Penertiban tambang emas ilegal di kawasan Gunung Botak (GB) oleh pemerintah provinsi Maluku rupanya membuat sejumlah pihak merasa terusik, Selasa (21/07/2025) Informasi yang dihimpun menyebutkan, mereka yang paling lantang menolak penataan GB justru adalah kaki tangan para bos besar mafia tambang ilegal, yang selama ini meraup keuntungan dari aktivitas jual beli bahan berbahaya seperti merkuri dan sianida.

Berdasarkan sumber terpercaya, Polda Maluku beberapa waktu lalu telah menangkap sejumlah bos besar yang selama ini menjadi otak di balik maraknya aktivitas tambang tanpa izin (PETI) di wilayah GB. Meski begitu, masih banyak bos lainnya yang hingga kini bebas berkeliaran dan tetap menjalankan bisnis haramnya, terutama dalam hal distribusi bahan kimia berbahaya (B3).

Penjualan merkuri dan sianida oleh jaringan mafia ini dilakukan secara terang-terangan, tak ubahnya pedagang sembako.
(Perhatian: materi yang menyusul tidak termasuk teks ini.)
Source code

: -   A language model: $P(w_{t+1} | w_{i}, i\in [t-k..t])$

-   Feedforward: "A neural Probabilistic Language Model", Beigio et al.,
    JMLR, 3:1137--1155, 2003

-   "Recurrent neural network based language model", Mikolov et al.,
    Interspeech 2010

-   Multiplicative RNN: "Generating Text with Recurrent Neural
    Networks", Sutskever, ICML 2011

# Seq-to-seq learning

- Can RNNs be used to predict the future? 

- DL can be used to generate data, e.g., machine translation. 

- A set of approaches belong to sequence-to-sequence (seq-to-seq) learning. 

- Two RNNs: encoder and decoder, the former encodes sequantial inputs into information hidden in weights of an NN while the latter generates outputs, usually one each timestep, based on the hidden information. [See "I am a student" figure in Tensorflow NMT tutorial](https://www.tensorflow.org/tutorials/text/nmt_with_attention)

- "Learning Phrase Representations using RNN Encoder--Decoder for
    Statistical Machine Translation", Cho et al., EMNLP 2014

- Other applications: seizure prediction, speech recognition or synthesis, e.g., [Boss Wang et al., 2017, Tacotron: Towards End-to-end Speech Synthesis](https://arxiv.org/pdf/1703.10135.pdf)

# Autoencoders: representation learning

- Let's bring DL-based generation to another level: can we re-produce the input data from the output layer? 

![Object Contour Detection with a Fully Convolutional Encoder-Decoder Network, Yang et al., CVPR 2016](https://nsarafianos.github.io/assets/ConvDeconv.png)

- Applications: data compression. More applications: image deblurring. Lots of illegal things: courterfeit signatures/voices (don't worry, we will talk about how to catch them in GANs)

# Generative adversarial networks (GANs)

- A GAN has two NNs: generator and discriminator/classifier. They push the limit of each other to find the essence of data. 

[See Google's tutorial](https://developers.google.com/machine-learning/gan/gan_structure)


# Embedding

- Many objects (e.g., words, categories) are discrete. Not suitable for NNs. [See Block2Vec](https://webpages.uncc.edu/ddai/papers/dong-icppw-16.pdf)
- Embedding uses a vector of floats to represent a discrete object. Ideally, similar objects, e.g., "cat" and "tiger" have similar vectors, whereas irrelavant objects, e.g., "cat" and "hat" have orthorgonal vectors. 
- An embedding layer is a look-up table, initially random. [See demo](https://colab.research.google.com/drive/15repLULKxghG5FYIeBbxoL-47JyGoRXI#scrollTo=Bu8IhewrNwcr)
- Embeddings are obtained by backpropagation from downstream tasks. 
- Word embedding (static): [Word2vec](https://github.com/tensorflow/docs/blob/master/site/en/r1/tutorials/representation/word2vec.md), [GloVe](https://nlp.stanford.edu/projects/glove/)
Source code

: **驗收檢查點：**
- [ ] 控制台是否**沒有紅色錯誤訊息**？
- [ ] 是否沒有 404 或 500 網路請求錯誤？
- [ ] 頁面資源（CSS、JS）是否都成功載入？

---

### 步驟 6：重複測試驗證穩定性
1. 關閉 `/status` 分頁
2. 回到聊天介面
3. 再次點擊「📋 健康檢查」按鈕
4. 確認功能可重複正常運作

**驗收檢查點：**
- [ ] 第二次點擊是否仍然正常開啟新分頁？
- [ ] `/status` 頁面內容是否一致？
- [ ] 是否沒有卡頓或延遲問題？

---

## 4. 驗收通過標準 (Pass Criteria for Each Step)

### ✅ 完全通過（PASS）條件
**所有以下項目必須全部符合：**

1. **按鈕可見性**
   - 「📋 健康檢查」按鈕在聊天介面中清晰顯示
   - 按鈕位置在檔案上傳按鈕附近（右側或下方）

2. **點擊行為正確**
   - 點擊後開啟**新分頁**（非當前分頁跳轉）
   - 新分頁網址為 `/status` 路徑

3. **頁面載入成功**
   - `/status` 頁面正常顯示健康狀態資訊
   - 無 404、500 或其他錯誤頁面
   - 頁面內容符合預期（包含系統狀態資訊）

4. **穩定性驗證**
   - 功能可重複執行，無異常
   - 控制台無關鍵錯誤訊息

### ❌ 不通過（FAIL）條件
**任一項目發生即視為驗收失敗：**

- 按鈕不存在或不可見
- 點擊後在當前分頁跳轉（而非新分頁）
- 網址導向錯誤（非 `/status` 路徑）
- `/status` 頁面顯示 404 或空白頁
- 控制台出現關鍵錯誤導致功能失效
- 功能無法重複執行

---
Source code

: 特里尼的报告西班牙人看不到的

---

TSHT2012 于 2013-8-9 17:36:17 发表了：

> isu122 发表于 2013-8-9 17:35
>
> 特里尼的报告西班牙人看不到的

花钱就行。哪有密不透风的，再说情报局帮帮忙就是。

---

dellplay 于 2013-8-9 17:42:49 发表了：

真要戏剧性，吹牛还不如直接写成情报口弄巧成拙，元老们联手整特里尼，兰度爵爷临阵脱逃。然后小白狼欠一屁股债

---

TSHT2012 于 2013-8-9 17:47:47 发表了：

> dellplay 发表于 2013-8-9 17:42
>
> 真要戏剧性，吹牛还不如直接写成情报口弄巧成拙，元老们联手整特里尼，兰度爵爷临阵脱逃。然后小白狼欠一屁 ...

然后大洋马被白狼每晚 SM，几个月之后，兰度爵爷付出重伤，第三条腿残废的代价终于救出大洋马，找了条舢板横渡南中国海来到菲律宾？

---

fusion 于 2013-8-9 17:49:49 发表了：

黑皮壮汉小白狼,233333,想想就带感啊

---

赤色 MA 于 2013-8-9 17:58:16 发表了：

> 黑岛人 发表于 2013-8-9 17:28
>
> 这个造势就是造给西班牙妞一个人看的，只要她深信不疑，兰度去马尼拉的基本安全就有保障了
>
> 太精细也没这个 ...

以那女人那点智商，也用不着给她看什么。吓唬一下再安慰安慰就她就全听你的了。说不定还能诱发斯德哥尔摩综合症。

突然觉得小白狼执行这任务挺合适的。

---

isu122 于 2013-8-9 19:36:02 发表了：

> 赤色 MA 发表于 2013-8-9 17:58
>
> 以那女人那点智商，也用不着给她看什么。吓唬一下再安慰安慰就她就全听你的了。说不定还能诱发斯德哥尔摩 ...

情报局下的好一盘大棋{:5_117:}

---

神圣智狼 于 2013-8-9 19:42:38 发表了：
Titik-titik utama distribusi B3 ilegal disebut berada di kawasan GB Lebe, khususnya di Jalur B, Desa Persiapan Wamsait. Di lokasi ini, para “jongos” atau kaki tangan bos besar tak hanya menjajakan B3, tapi juga aktif membeli emas langsung dari penambang rendaman.

Salah satu jongos yang identitasnya dirahasiakan mengaku, dirinya mendapat komisi hingga Rp50.000 per kaleng dari hasil penjualan B3. Dalam sehari, ia bisa menjual hingga 200 kaleng, dan dalam sepekan bisa tembus lebih dari 1.000 kaleng. Jika dikalkulasikan selama 14 tahun tambang ilegal ini berjalan, maka jumlah merkuri dan sianida yang beredar sudah mencapai ratusan hingga ribuan ton — mencemari lingkungan dan merusak ekosistem Pulau Buru.

Melihat kondisi ini, langkah Gubernur Maluku Hendrik Lewerissa menerbitkan izin pertambangan rakyat (IPR) kepada 10 koperasi dianggap sebagai langkah maju dalam penataan GB. Namun niat baik pemerintah justru ditanggapi sinis oleh sebagian pihak dengan alasan melindungi mata pencaharian rakyat kecil.

“Padahal yang paling berteriak itu justru para jongos mafia tambang yang selama ini menikmati untung besar dari aktivitas ilegal ini,” ujar sumber tersebut.

Ironisnya, para penambang kecil yang hanya menggunakan alat seadanya seperti linggis atau yang dikenal sebagai “kodok-kodok”, justru kerap menjadi korban tertimbun longsor akibat tembakan dompeng. Mereka pula yang sering mengalami kekerasan bahkan kematian, namun suara mereka tenggelam oleh propaganda kaki tangan para bos.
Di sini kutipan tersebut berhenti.